Assigned task: Quote every line of the data below verbatim, keeping the original line breaks and order.
━━ Material provided
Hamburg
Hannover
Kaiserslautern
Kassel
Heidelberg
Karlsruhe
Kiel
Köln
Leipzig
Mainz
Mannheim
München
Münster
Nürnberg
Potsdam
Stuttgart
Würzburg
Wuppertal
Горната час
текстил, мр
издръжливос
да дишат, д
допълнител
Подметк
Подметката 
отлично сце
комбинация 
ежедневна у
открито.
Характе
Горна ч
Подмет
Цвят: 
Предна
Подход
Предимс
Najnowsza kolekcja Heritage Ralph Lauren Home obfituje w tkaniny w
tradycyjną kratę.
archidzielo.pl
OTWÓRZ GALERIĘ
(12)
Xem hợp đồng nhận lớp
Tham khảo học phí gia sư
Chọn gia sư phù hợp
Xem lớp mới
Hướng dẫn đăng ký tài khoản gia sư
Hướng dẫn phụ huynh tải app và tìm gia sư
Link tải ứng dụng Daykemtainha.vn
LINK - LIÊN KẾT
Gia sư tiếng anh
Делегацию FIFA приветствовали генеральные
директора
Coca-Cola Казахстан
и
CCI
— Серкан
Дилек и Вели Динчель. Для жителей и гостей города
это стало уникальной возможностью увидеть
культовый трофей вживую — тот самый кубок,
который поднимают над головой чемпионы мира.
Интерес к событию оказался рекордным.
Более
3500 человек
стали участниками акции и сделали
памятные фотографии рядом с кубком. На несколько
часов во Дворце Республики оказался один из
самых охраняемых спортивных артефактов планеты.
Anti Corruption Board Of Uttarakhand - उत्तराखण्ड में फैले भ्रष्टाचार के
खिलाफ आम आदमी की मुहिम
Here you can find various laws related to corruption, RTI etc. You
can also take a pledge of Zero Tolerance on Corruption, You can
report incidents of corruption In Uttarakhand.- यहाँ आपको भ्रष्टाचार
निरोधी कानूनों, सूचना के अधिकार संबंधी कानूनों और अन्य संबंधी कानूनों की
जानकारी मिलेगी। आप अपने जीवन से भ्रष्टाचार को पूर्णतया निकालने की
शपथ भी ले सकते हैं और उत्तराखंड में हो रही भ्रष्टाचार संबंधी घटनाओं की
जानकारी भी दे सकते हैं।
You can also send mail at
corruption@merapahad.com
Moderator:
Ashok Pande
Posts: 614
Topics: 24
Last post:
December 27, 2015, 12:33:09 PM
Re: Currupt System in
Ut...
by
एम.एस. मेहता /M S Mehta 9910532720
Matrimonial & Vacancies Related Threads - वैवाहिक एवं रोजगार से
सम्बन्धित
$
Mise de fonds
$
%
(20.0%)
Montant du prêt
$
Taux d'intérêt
━━━━
Solution to this problem:
Hamburg
Hannover
Kaiserslautern
Kassel
Heidelberg
Karlsruhe
Kiel
Köln
Leipzig
Mainz
Mannheim
München
Münster
Nürnberg
Potsdam
Stuttgart
Würzburg
Wuppertal
Горната час
текстил, мр
издръжливос
да дишат, д
допълнител
Подметк
Подметката 
отлично сце
комбинация 
ежедневна у
открито.
Характе
Горна ч
Подмет
Цвят: 
Предна
Подход
Предимс
Najnowsza kolekcja Heritage Ralph Lauren Home obfituje w tkaniny w
tradycyjną kratę.
archidzielo.pl
OTWÓRZ GALERIĘ
(12)
Xem hợp đồng nhận lớp
Tham khảo học phí gia sư
Chọn gia sư phù hợp
Xem lớp mới
Hướng dẫn đăng ký tài khoản gia sư
Hướng dẫn phụ huynh tải app và tìm gia sư
Link tải ứng dụng Daykemtainha.vn
LINK - LIÊN KẾT
Gia sư tiếng anh
Делегацию FIFA приветствовали генеральные
директора
Coca-Cola Казахстан
и
CCI
— Серкан
Дилек и Вели Динчель. Для жителей и гостей города
это стало уникальной возможностью увидеть
культовый трофей вживую — тот самый кубок,
который поднимают над головой чемпионы мира.
Интерес к событию оказался рекордным.
Более
3500 человек
стали участниками акции и сделали
памятные фотографии рядом с кубком. На несколько
часов во Дворце Республики оказался один из
самых охраняемых спортивных артефактов планеты.
Anti Corruption Board Of Uttarakhand - उत्तराखण्ड में फैले भ्रष्टाचार के
खिलाफ आम आदमी की मुहिम
Here you can find various laws related to corruption, RTI etc. You
can also take a pledge of Zero Tolerance on Corruption, You can
report incidents of corruption In Uttarakhand.- यहाँ आपको भ्रष्टाचार
निरोधी कानूनों, सूचना के अधिकार संबंधी कानूनों और अन्य संबंधी कानूनों की
जानकारी मिलेगी। आप अपने जीवन से भ्रष्टाचार को पूर्णतया निकालने की
शपथ भी ले सकते हैं और उत्तराखंड में हो रही भ्रष्टाचार संबंधी घटनाओं की
जानकारी भी दे सकते हैं।
You can also send mail at
corruption@merapahad.com
Moderator:
Ashok Pande
Posts: 614
Topics: 24
Last post:
December 27, 2015, 12:33:09 PM
Re: Currupt System in
Ut...
by
एम.एस. मेहता /M S Mehta 9910532720
Matrimonial & Vacancies Related Threads - वैवाहिक एवं रोजगार से
सम्बन्धित
$
Mise de fonds
$
%
(20.0%)
Montant du prêt
$
Taux d'intérêt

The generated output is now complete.